The decision in Clovis likewise involves a company focused on a specific product and operating in a heavily regulated industry. Clovis’s flagship product was a promising cancer treatment drug, Rociletinib (“Roci”). For Roci’s clinical trials, Clovis adopted the industry-standard RECIST protocol that measures the efficacy of a drug based on its confirmed tumor shrinkage. In reporting Roci’s clinical trial results to investors, however, Clovis management allegedly deviated from the RECIST protocol and inappropriately used both confirmed and unconfirmed shrinkage rates.
After the FDA insisted the company comply with the RECIST protocol, Clovis informed the public that Roci was less effective than previously thought. The company lost over $1 billion in market value. A securities class action complaint, regulatory enforcement, and the Clovis derivative action followed.
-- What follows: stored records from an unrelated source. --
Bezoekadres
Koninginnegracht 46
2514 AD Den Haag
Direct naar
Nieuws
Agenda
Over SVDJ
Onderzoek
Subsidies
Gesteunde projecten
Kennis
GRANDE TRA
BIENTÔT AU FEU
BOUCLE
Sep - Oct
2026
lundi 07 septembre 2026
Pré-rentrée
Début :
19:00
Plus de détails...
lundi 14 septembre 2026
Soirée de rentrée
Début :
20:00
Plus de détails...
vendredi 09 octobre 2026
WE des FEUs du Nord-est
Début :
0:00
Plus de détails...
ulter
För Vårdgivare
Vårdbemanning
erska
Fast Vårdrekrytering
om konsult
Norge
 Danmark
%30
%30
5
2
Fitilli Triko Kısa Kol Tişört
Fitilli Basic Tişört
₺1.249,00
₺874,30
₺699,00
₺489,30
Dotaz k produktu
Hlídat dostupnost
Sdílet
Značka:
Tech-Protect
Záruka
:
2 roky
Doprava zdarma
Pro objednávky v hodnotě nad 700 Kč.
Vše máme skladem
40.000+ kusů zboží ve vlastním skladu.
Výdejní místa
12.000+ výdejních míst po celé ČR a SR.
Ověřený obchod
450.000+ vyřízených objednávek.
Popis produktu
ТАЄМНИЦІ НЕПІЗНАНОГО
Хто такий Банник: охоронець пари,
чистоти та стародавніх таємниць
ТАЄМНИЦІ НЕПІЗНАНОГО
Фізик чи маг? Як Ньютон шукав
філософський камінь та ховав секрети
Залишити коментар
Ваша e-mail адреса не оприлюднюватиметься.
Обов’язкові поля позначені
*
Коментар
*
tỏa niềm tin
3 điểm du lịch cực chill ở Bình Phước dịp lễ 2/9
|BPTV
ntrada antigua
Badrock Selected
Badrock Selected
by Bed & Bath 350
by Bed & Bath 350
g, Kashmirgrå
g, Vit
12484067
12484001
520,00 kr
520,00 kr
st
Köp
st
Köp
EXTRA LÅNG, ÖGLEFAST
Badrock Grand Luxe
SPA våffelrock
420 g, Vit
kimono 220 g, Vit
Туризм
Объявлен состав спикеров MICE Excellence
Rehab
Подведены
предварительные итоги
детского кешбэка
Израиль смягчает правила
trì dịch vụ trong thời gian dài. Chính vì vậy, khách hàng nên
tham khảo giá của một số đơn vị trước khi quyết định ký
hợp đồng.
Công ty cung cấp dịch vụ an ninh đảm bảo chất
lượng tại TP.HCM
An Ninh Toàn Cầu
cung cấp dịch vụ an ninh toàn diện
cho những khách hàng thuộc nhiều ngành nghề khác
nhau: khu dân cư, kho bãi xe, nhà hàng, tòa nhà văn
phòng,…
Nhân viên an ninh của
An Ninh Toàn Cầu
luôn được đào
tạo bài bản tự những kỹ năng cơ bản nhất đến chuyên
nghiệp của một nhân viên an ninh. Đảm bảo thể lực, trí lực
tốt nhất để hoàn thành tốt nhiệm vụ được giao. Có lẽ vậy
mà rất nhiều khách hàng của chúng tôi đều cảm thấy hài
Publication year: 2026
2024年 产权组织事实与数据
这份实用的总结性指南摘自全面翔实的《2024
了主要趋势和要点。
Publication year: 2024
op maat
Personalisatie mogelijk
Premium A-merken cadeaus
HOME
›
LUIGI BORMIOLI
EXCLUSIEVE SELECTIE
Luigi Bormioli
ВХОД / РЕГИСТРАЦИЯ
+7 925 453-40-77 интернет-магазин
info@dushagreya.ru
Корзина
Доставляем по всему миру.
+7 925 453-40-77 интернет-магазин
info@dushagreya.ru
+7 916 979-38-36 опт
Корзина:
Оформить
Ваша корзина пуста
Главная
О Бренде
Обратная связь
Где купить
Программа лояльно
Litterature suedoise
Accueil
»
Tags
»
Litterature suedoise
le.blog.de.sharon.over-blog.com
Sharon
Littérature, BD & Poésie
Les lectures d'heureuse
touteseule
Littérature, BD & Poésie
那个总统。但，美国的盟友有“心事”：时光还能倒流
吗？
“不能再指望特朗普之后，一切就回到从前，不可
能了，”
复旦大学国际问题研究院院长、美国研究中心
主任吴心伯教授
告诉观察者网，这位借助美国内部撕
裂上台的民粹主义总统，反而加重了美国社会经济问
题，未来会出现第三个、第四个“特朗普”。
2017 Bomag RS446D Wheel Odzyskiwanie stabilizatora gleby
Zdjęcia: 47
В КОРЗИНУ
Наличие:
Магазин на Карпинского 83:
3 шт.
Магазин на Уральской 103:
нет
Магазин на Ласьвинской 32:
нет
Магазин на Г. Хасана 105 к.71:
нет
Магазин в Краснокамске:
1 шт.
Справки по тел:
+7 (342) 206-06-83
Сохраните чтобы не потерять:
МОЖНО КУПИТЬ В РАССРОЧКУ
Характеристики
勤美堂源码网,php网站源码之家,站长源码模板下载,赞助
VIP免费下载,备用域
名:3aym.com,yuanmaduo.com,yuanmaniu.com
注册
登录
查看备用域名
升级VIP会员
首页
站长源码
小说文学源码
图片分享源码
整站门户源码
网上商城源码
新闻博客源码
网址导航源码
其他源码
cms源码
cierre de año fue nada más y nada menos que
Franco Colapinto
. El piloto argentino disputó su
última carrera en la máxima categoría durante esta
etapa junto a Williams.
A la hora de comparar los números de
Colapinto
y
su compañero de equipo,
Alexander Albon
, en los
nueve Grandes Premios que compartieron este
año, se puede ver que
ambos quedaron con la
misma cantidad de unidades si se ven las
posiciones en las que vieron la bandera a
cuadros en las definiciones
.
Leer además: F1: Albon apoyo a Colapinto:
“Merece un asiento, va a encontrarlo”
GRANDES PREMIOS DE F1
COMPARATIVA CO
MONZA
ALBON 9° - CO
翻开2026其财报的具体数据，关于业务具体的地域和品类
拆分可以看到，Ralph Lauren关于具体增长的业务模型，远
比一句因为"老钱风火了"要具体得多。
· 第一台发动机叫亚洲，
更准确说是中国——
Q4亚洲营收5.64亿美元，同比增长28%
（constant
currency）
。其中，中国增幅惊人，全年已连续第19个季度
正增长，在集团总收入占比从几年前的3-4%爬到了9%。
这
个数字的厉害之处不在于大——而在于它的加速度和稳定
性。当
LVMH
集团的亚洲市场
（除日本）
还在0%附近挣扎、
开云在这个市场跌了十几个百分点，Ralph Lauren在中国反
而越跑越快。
The Court of Chancery held the Clovis complaint did not survive the first prong of the Stone test because, in part, the board “reviewed detailed information regarding [Roci’s clinical trial] at each board meeting.”
The Court did hold, however, that the board allegedly failed to monitor the company’s existing compliance systems as required by the second prong of the Stone test. In so holding, the Court reiterated the principle from Marchand that when “externally imposed regulations govern [a company’s] ‘mission critical’ operations, the board’s oversight function must be more rigorously exercised.” The Court held that plaintiffs sufficiently pled the Clovis board, which included experts in the drug approval process, knew of and failed to act on management’s allegedly improper use of unconfirmed responses in reporting Roci’s efficacy.
What Should Boards Do?
The Marchand and Clovis decisions indicate that Delaware courts will not hesitate to scrutinize whether directors have fulfilled their oversight obligations. As Chief Justice Strine wrote in Marchand, directors must at least “try.” And while each of these decisions concerns a company with effectively one line of business, there is no reason to believe that Delaware courts would decline to extend their holdings to more diverse companies.
Directors must do more than rely on compliance programs operating within the organization or trust that management has everything running smoothly. Directors must instead understand the organization’s critical compliance risks, receive reports on those risks, and act on any red flags presented to the board.
In-house counsel should take the opportunity presented by Marchand and Clovis to refresh their board-level controls and risk oversight. Steps could include:
- Identify the company’s “mission critical” risks, taking into account its regulatory environment and public disclosures.
- Ensure there are appropriate board-level reporting systems for each critical risk.
- Assess whether there are enough directors with the expertise to engage with management on these critical risks.
- Determine whether each critical risk can be managed by the board or an existing board committee, or if a new standing committee would aid the board in performing its oversight function.
- Remind directors of their obligation to question management if the directors perceive even “yellow flags” of potential misconduct.
- Document the board’s response to warning flags and its follow-up with management.
- In preparing such documentation, weigh the risk that, even if privileged, the record could be reviewed in a later stockholder action.
- Reexamine the company’s director and officer liability insurance coverage needs.
- Reassess the utility of a Delaware forum bylaw provision that would govern internal corporate claims.
With experienced counsel, many companies would likely find that updating their board-level controls and risk oversight could result in meaningful protections for directors and, ultimately, benefit the company’s shareholders.